"Substanzen sehr schwer nachweisbar"

"Substanzen sehr schwer nachweisbar"
Hohe Dunkelziffer: In Österreich gibt es keine Statistik über Strafverfahren, in denen Vergewaltigungsdrogen eine Rolle spielen.

Knock-out-Tropfen stellen Justiz und Wissenschaft vor ein veritables Problem: Sittlichkeitsdelikte unter Einfluss bestimmter betäubender Substanzen sind nur sehr schwer nachweisbar.

Das heißt nicht, dass es sie nicht gibt. In Österreich gibt es keine Statistik über Strafverfahren, in denen Vergewaltigungsdrogen eine Rolle spielen. Einer parlamentarischen Anfrage-Beantwortung zufolge zeigten im Vorjahr österreichweit 62 Personen einen solchen Sachverhalt an. Die Dunkelziffer dürfte um ein Vielfaches höher sein, bestätigt man beim Wiener Frauennotruf, einer auf sexualisierte Gewalt spezialisierten Beratungsstelle. "Wir verzeichnen seit mehr als einem Jahr einen deutlichen Anstieg", sagt Mayala Geneviève.
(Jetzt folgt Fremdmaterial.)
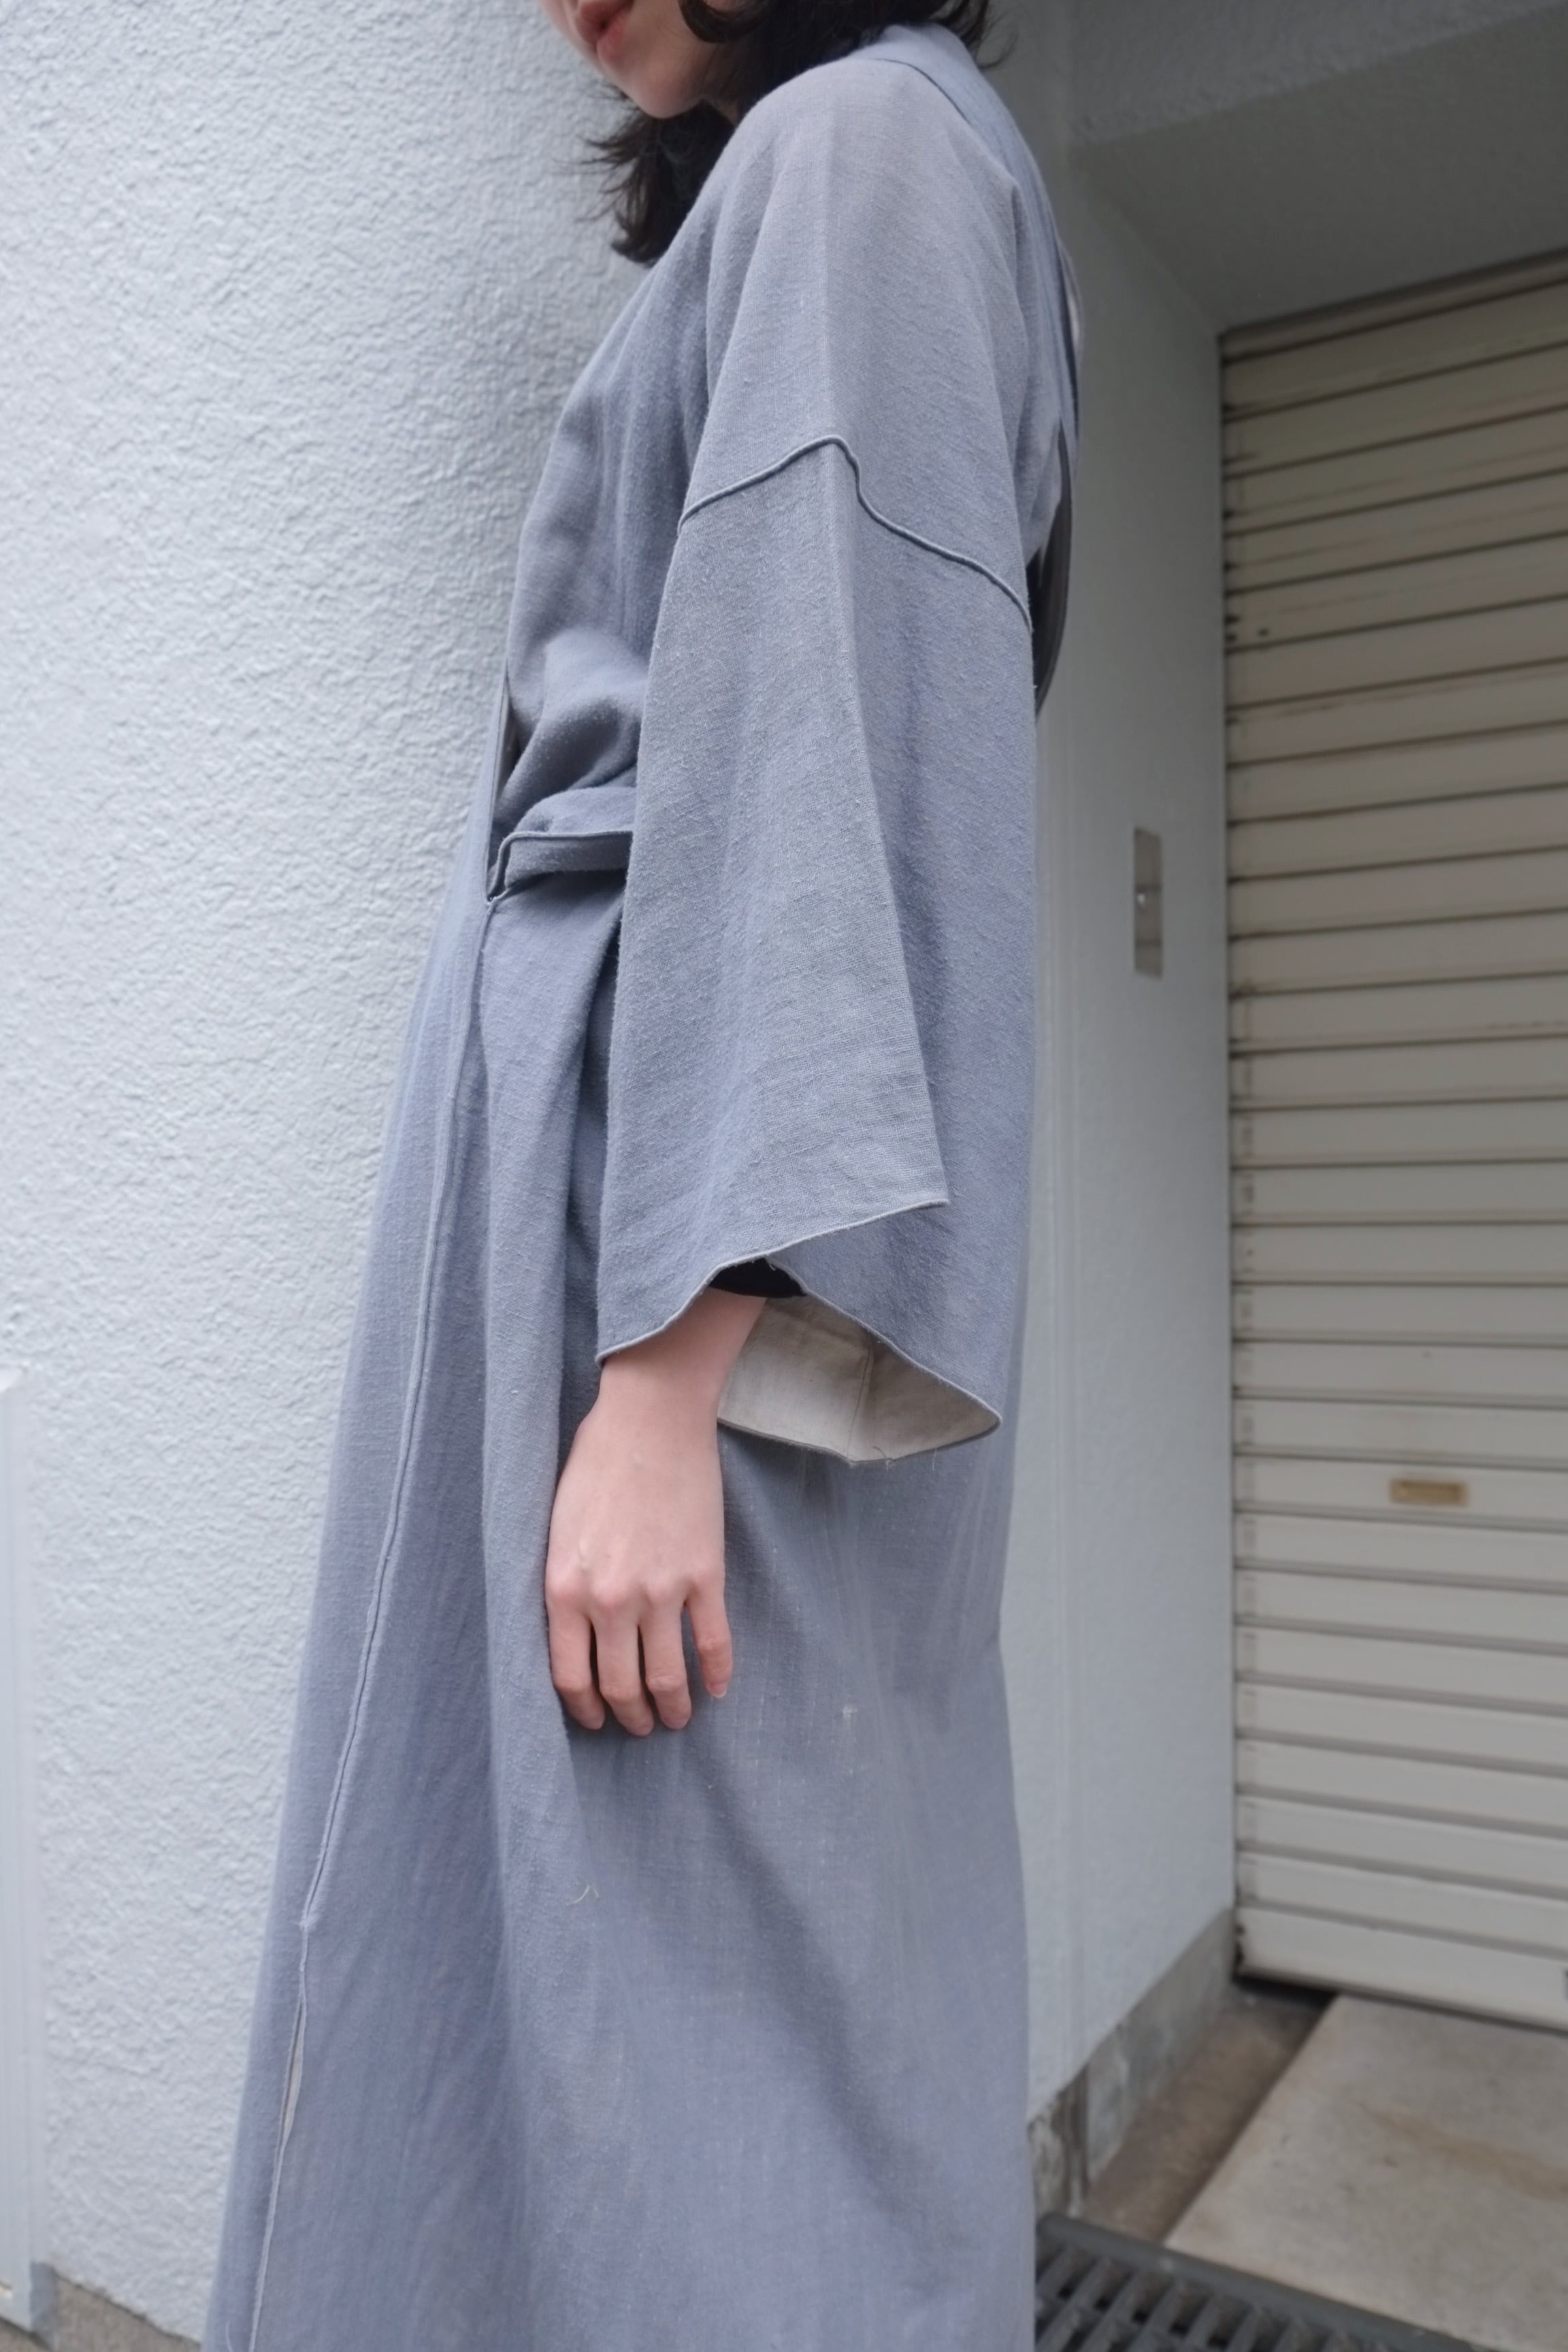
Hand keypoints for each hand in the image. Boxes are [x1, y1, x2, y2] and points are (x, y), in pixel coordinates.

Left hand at [544, 1287, 763, 1733]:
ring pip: (666, 1676)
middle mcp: (610, 1600)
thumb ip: (561, 1584)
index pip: (569, 1676)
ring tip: (675, 1717)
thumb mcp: (554, 1528)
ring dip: (671, 1707)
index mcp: (564, 1589)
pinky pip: (712, 1641)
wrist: (650, 1418)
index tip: (595, 1719)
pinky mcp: (704, 1575)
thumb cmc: (594, 1463)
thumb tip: (569, 1635)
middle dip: (630, 1716)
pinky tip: (716, 1690)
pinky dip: (716, 1674)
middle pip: (619, 1687)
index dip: (583, 1708)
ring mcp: (661, 1590)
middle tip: (638, 1725)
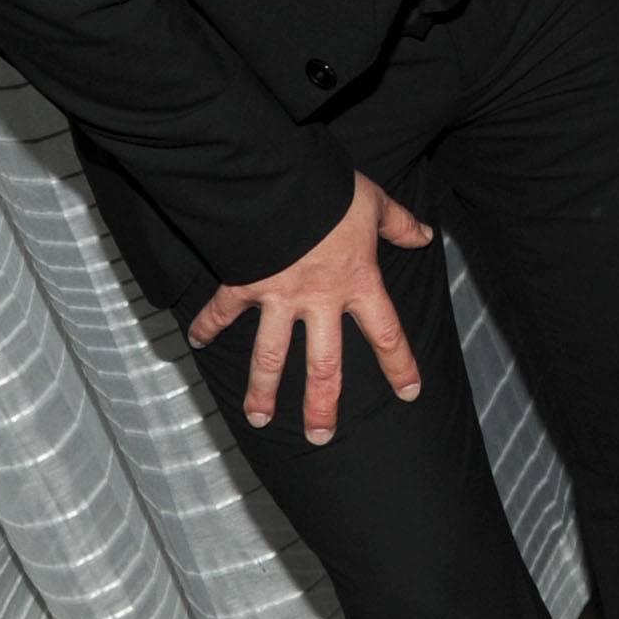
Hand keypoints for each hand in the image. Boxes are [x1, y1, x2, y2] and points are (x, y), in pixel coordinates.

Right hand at [187, 172, 432, 442]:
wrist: (282, 181)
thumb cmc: (331, 191)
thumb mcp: (374, 202)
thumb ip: (399, 223)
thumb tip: (424, 235)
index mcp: (358, 282)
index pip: (387, 333)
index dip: (400, 365)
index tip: (409, 394)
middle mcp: (320, 300)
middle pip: (325, 364)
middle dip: (322, 404)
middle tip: (320, 437)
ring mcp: (279, 296)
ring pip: (271, 355)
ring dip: (262, 389)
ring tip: (259, 418)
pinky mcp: (244, 284)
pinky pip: (222, 311)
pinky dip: (205, 325)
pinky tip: (193, 343)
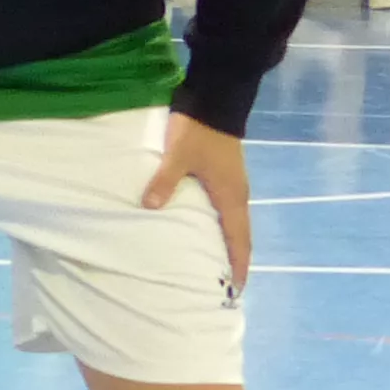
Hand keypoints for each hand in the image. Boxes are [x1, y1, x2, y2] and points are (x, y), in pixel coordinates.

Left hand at [142, 117, 250, 290]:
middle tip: (224, 286)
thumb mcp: (178, 154)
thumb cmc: (199, 130)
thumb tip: (150, 208)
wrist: (216, 99)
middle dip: (235, 260)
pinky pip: (226, 210)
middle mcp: (237, 194)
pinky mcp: (225, 175)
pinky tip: (205, 231)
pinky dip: (221, 226)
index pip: (239, 240)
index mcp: (231, 196)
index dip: (238, 265)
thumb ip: (164, 180)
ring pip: (233, 223)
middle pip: (240, 236)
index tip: (236, 291)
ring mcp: (233, 184)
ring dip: (228, 243)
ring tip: (214, 265)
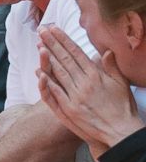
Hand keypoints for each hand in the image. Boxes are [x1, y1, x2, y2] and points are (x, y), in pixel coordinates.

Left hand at [36, 25, 143, 148]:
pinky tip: (38, 72)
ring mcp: (75, 96)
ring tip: (38, 44)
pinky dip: (46, 82)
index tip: (54, 29)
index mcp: (96, 75)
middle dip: (52, 43)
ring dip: (47, 58)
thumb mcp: (121, 84)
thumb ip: (111, 67)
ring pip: (58, 73)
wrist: (120, 131)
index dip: (64, 40)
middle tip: (41, 30)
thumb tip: (105, 51)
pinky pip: (55, 92)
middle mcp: (84, 83)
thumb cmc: (123, 108)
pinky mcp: (69, 109)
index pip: (76, 53)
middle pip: (65, 59)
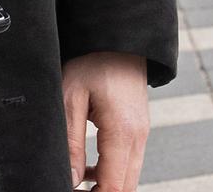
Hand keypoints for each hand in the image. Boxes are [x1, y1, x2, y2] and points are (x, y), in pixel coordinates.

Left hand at [62, 51, 148, 190]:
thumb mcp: (71, 97)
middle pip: (125, 188)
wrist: (118, 37)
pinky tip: (88, 168)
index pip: (113, 187)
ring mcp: (142, 134)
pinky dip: (112, 173)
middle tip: (73, 189)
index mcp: (122, 132)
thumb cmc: (92, 61)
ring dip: (106, 186)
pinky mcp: (139, 129)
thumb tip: (71, 179)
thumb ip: (71, 142)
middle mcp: (138, 138)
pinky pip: (129, 162)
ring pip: (128, 178)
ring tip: (77, 182)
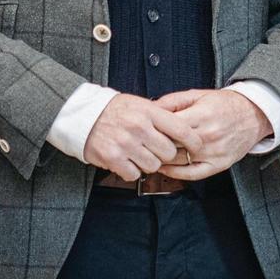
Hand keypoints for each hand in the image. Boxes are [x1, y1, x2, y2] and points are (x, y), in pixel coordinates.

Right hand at [83, 93, 203, 180]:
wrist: (83, 116)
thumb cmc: (115, 110)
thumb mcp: (140, 104)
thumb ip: (160, 115)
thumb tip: (184, 130)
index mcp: (148, 112)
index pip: (181, 129)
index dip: (193, 141)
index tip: (196, 146)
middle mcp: (139, 127)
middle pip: (168, 152)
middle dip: (165, 154)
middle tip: (157, 150)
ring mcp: (126, 144)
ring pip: (153, 165)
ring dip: (149, 163)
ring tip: (139, 154)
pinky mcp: (113, 158)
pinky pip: (134, 174)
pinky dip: (132, 171)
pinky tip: (127, 161)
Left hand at [154, 89, 272, 179]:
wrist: (253, 114)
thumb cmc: (225, 104)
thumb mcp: (198, 94)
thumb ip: (173, 100)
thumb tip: (150, 107)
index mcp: (202, 115)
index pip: (169, 127)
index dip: (153, 129)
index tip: (143, 129)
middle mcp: (208, 135)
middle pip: (172, 144)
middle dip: (155, 144)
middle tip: (143, 143)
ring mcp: (214, 152)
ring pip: (179, 161)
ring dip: (162, 159)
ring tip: (151, 154)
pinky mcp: (219, 164)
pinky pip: (193, 174)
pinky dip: (176, 173)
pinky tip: (166, 168)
Sie berät weibliche Opfer, begleitet sie zur Polizei. Eine konkrete Zahl will die Sozialarbeiterin nicht nennen, weil sie das Bild verfälschen würde. Immerhin ist der Frauennotruf nur eine Beratungsstelle von vielen in der Bundeshauptstadt. Mit einer Mär räumt Geneviève aber auf: Rund die Hälfte der Fälle ereignet sich nicht in Discos, sondern im privaten Ambiente, in Wohnungen, bei Partys.

Frei erhältlich

Das genaue Ausmaß des Problems kennt niemand. Die Palette an verwendeten Stoffen reicht von Medikamenten bis zu Industriechemikalien, die frei erhältlich sind. Ein flächendeckendes Verbot sei "deshalb nicht realisierbar", sagt Johanna Schopper, die nationale Drogenkoordinatorin. Eine im Jahr 2009 veröffentlichte Studie des British Journal of Criminology geht gar von einer "modernen Legende" aus, da, so die Ergebnisse, die Polizei keine Hinweise auf K.o.-Tropfen gehabt habe.

Das wundert Rainer Schmid, Chef-Toxikologe im Wiener AKH, nicht. "Einige Substanzen sind eben sehr schwer nachweisbar", erklärt der Chemiker. Gerade weil Opfer an sich und ihrer Wahrnehmung zweifeln, vergeht wertvolle Zeit. Oft bleibt nur ein Zeitfenster von zwölf Stunden, um bestimmte Stoffe ausfindig zu machen. Wenn also die Polizei ihre Anzeige tippt, hat sich der Stoff, ein wichtiges Beweismittel, bereits verflüchtigt.